> PROMPT: Transcribe each record exactly; skip any picture.

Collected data
******

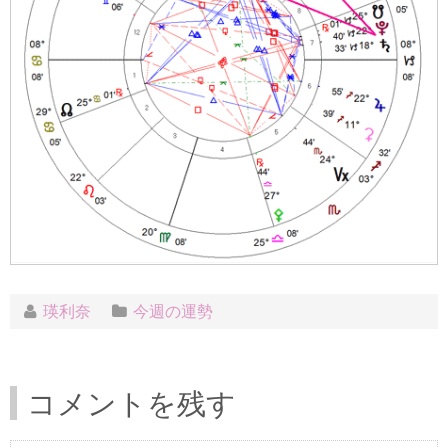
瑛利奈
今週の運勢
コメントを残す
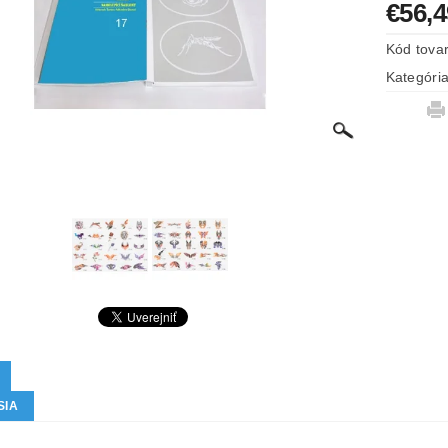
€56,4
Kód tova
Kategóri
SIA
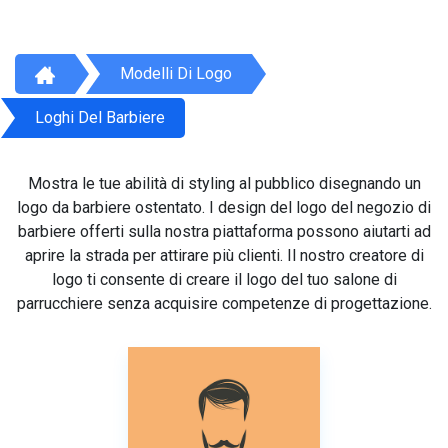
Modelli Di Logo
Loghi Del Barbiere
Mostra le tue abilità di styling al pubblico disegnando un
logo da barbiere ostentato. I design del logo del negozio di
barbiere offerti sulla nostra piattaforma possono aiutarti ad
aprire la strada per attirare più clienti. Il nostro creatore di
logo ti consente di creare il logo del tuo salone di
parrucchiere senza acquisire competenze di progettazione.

******

> TASK RESULT:
瑛利奈
今週の運勢
コメントを残す
€56,4
Kód tova
Kategóri
SIA
Modelli Di Logo
Loghi Del Barbiere
Mostra le tue abilità di styling al pubblico disegnando un
logo da barbiere ostentato. I design del logo del negozio di
barbiere offerti sulla nostra piattaforma possono aiutarti ad
aprire la strada per attirare più clienti. Il nostro creatore di
logo ti consente di creare il logo del tuo salone di
parrucchiere senza acquisire competenze di progettazione.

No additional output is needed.